---- Input for this task
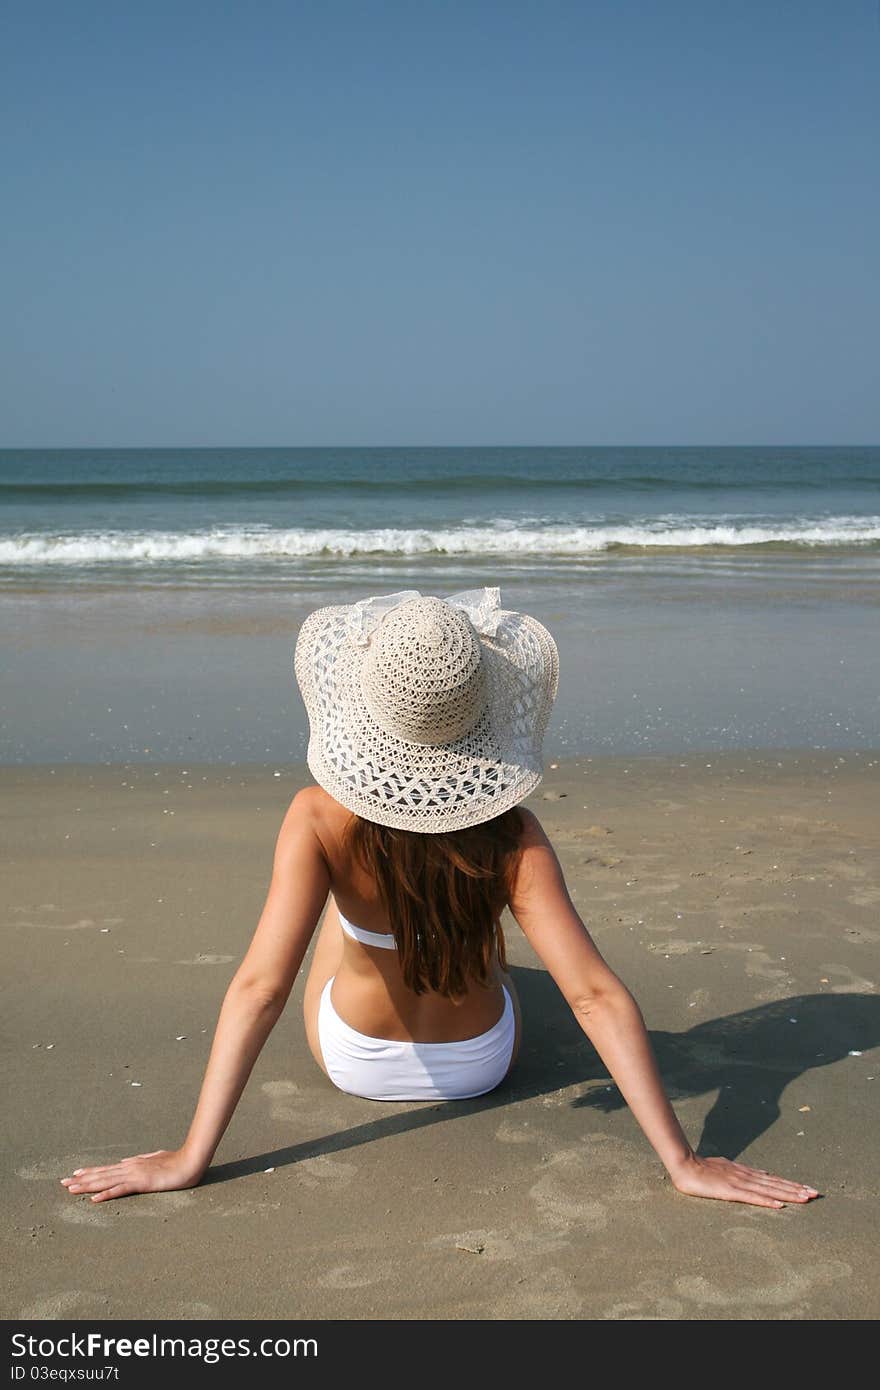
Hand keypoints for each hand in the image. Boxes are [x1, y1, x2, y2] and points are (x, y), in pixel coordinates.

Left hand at [60, 1149, 204, 1202]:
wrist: (190, 1161)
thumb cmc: (176, 1161)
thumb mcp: (156, 1159)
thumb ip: (141, 1160)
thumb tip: (126, 1162)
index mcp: (133, 1164)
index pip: (107, 1169)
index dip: (90, 1172)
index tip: (75, 1174)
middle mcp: (129, 1167)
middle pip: (101, 1174)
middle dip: (81, 1179)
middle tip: (62, 1182)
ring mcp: (134, 1174)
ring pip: (105, 1181)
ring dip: (87, 1186)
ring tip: (71, 1189)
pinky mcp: (141, 1183)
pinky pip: (120, 1190)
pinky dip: (105, 1194)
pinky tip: (93, 1199)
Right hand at [669, 1153, 819, 1207]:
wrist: (685, 1165)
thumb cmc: (702, 1168)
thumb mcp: (726, 1168)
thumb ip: (743, 1173)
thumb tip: (762, 1174)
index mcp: (746, 1172)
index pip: (773, 1180)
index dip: (791, 1185)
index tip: (807, 1189)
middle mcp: (746, 1176)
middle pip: (776, 1184)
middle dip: (797, 1190)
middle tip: (816, 1194)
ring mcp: (739, 1183)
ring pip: (769, 1190)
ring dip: (788, 1194)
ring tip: (806, 1199)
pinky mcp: (730, 1191)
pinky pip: (752, 1198)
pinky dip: (767, 1202)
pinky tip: (780, 1206)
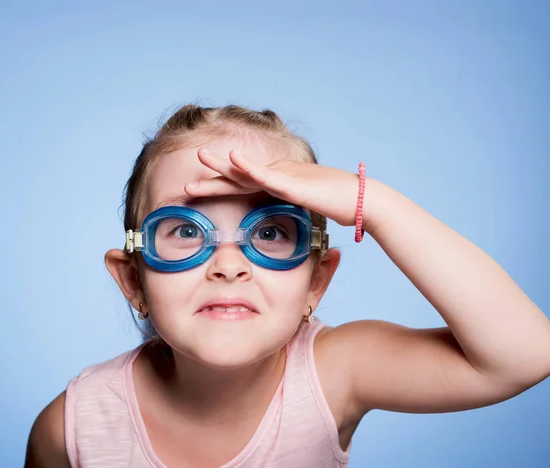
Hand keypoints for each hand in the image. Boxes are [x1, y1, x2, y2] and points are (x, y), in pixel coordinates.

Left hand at [185, 148, 361, 226]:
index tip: (197, 193)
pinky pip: (266, 174)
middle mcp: (278, 175)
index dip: (218, 188)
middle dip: (212, 178)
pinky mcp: (293, 182)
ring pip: (246, 172)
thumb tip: (279, 226)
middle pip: (238, 177)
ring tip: (200, 158)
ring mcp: (284, 176)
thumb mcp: (306, 211)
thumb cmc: (339, 206)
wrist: (362, 201)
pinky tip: (232, 159)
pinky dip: (248, 166)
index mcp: (278, 183)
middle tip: (187, 181)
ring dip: (222, 166)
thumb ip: (291, 214)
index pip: (242, 186)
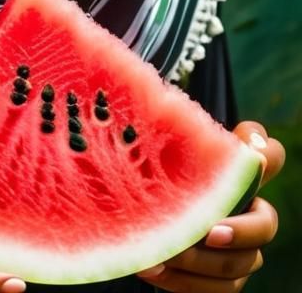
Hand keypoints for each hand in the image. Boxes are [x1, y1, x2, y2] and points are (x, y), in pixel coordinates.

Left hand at [137, 122, 284, 290]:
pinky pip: (212, 288)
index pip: (271, 157)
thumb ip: (197, 135)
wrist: (141, 208)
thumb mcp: (172, 147)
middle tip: (209, 232)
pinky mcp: (221, 279)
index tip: (252, 162)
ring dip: (199, 262)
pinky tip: (152, 269)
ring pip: (237, 264)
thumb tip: (231, 135)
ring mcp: (240, 251)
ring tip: (163, 253)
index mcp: (241, 175)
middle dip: (240, 231)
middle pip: (265, 226)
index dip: (267, 158)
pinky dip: (181, 281)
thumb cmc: (162, 170)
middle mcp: (249, 213)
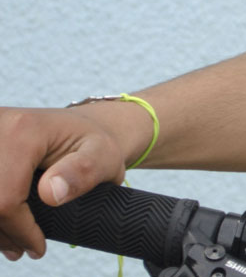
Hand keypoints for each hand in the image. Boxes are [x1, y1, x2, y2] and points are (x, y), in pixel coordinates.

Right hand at [0, 103, 150, 260]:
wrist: (79, 128)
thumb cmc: (93, 145)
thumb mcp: (103, 155)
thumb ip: (84, 172)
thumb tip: (51, 193)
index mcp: (24, 131)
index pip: (5, 197)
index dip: (19, 230)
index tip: (37, 247)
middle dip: (3, 231)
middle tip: (23, 249)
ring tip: (14, 243)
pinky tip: (4, 226)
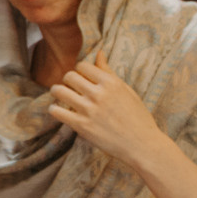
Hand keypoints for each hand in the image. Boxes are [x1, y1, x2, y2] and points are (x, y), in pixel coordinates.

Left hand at [45, 54, 169, 172]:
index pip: (82, 66)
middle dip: (68, 80)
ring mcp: (89, 110)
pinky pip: (57, 111)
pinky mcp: (82, 126)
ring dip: (57, 91)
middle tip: (70, 88)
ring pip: (59, 90)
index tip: (81, 78)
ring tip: (60, 95)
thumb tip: (99, 53)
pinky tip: (59, 111)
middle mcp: (99, 94)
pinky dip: (54, 110)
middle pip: (69, 76)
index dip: (80, 71)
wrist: (142, 145)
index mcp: (111, 83)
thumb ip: (108, 72)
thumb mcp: (126, 91)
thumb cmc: (137, 117)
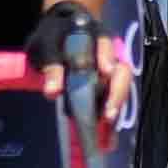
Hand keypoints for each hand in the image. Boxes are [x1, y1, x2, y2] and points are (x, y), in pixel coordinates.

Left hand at [28, 0, 131, 125]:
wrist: (57, 34)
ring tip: (107, 125)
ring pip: (122, 86)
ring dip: (116, 105)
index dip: (106, 55)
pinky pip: (114, 99)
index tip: (106, 71)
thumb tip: (53, 92)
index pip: (103, 42)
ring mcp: (111, 69)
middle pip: (122, 69)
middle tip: (108, 113)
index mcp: (93, 35)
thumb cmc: (52, 39)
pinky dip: (111, 113)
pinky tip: (106, 133)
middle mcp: (108, 52)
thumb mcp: (45, 48)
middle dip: (117, 92)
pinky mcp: (108, 84)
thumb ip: (51, 67)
--------
All that is wanted is the stretch of lines above from the one containing "ring dip: (116, 105)" through the one containing "thumb mcp: (45, 48)", duplicated exactly.

ring dip: (116, 105)
index dip: (106, 55)
pinky pip: (114, 99)
index tip: (106, 71)
thumb tip: (53, 92)
index pip: (103, 42)
ring mcp: (111, 69)
middle pip: (122, 69)
middle tip: (108, 113)
index mcp: (93, 35)
thumb cmc: (52, 39)
pinky dip: (111, 113)
pinky tip: (106, 133)
middle mcp: (108, 52)
thumb mcp: (45, 48)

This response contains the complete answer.